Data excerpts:
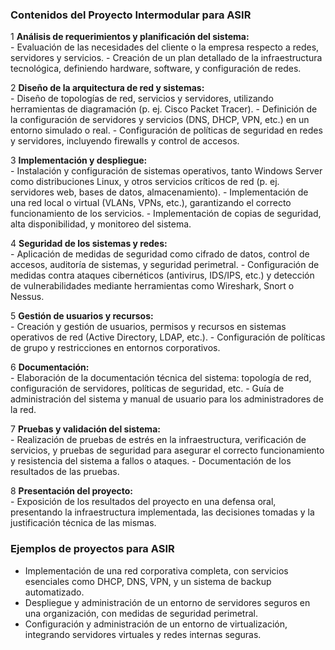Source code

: 
### Contenidos del Proyecto Intermodular para ASIR

1 **Análisis de requerimientos y planificación del sistema:**    
    - Evaluación de las necesidades del cliente o la empresa respecto a redes, servidores y servicios.
    - Creación de un plan detallado de la infraestructura tecnológica, definiendo hardware, software, y configuración de redes.
    
2 **Diseño de la arquitectura de red y sistemas:**    
    - Diseño de topologías de red, servicios y servidores, utilizando herramientas de diagramación (p. ej. Cisco Packet Tracer).
    - Definición de la configuración de servidores y servicios (DNS, DHCP, VPN, etc.) en un entorno simulado o real.
    - Configuración de políticas de seguridad en redes y servidores, incluyendo firewalls y control de accesos.
    
3 **Implementación y despliegue:**    
    - Instalación y configuración de sistemas operativos, tanto Windows Server como distribuciones Linux, y otros servicios críticos de red (p. ej. servidores web, bases de datos, almacenamiento).
    - Implementación de una red local o virtual (VLANs, VPNs, etc.), garantizando el correcto funcionamiento de los servicios.
    - Implementación de copias de seguridad, alta disponibilidad, y monitoreo del sistema.
    
4 **Seguridad de los sistemas y redes:**    
    - Aplicación de medidas de seguridad como cifrado de datos, control de accesos, auditoría de sistemas, y seguridad perimetral.
    - Configuración de medidas contra ataques cibernéticos (antivirus, IDS/IPS, etc.) y detección de vulnerabilidades mediante herramientas como Wireshark, Snort o Nessus.
    
5 **Gestión de usuarios y recursos:**    
    - Creación y gestión de usuarios, permisos y recursos en sistemas operativos de red (Active Directory, LDAP, etc.).
    - Configuración de políticas de grupo y restricciones en entornos corporativos.
    
6 **Documentación:**    
    - Elaboración de la documentación técnica del sistema: topología de red, configuración de servidores, políticas de seguridad, etc.
    - Guía de administración del sistema y manual de usuario para los administradores de la red.
    
7 **Pruebas y validación del sistema:**    
    - Realización de pruebas de estrés en la infraestructura, verificación de servicios, y pruebas de seguridad para asegurar el correcto funcionamiento y resistencia del sistema a fallos o ataques.
    - Documentación de los resultados de las pruebas.
    
8 **Presentación del proyecto:**    
    - Exposición de los resultados del proyecto en una defensa oral, presentando la infraestructura implementada, las decisiones tomadas y la justificación técnica de las mismas.

### Ejemplos de proyectos para ASIR

- Implementación de una red corporativa completa, con servicios esenciales como DHCP, DNS, VPN, y un sistema de backup automatizado.
- Despliegue y administración de un entorno de servidores seguros en una organización, con medidas de seguridad perimetral.
- Configuración y administración de un entorno de virtualización, integrando servidores virtuales y redes internas seguras.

WORK TO BE COMPLETED
Count the lines above that include the string "técnica". Write only the number.

RESULT FOR THIS EXERCISE
2